## Directions
Only the lines holding "label" are wanted. Copy every one from the records below.

Saved data entries:
....

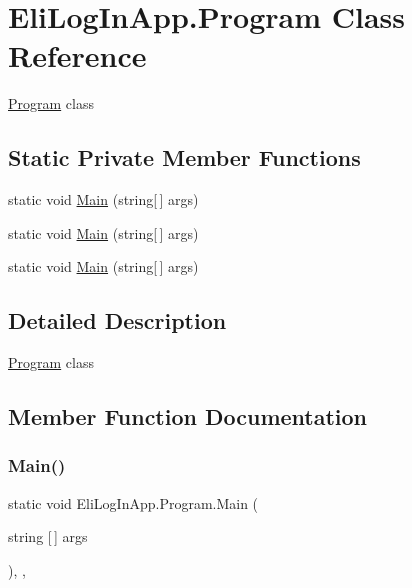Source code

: \hypertarget{class_eli_log_in_app_1_1_program}{}\section{Eli\+Log\+In\+App.\+Program Class Reference}
\label{class_eli_log_in_app_1_1_program}


\hyperlink{class_eli_log_in_app_1_1_program}{Program} class  


\subsection*{Static Private Member Functions}
\begin{DoxyCompactItemize}
\item 
static void \hyperlink{class_eli_log_in_app_1_1_program_a858eac5e1cab1f27b9acac42228d699f}{Main} (string\mbox{[}$\,$\mbox{]} args)
\item 
static void \hyperlink{class_eli_log_in_app_1_1_program_a858eac5e1cab1f27b9acac42228d699f}{Main} (string\mbox{[}$\,$\mbox{]} args)
\item 
static void \hyperlink{class_eli_log_in_app_1_1_program_a858eac5e1cab1f27b9acac42228d699f}{Main} (string\mbox{[}$\,$\mbox{]} args)
\end{DoxyCompactItemize}


\subsection{Detailed Description}
\hyperlink{class_eli_log_in_app_1_1_program}{Program} class 



\subsection{Member Function Documentation}
\mbox{\label{class_eli_log_in_app_1_1_program_a858eac5e1cab1f27b9acac42228d699f}} 
\subsubsection{\texorpdfstring{Main()}{Main()}\hspace{0.1cm}{\footnotesize\ttfamily [1/3]}}
{\footnotesize\ttfamily static void Eli\+Log\+In\+App.\+Program.\+Main (\begin{DoxyParamCaption}\item[{string \mbox{[}$\,$\mbox{]}}]{args }\end{DoxyParamCaption})\hspace{0.3cm}{\ttfamily [inline]}, {\ttfamily [static]}, {\ttfamily [private]}}

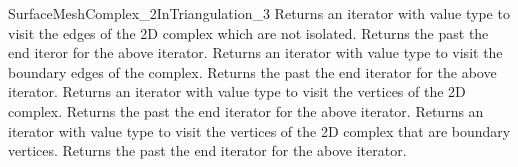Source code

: \begin{ccRefConcept}{SurfaceMeshComplex_2InTriangulation_3}
{Returns an iterator with value type  to visit the
edges of the 2D complex which are not isolated.}
\ccGlue
{}
{Returns the past the end iteror for the above iterator.}
\ccGlue
{}
{Returns an iterator with value type  to visit the
boundary  edges of the complex.}
\ccGlue
{}
{Returns the past the end iterator for the above iterator.}
\ccGlue
{}
{Returns an iterator with value type  to visit the
vertices of the 2D complex.}
\ccGlue
{}
{Returns the past the end iterator for the above iterator.}
\ccGlue
{}
{Returns an iterator with value type  to visit the 
vertices of the 2D complex that are  boundary vertices.}
\ccGlue
{}
{Returns the past the end iterator for the above iterator.}









\end{ccRefConcept}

....

## Answer box
\label{class_eli_log_in_app_1_1_program}
\mbox{\label{class_eli_log_in_app_1_1_program_a858eac5e1cab1f27b9acac42228d699f}} 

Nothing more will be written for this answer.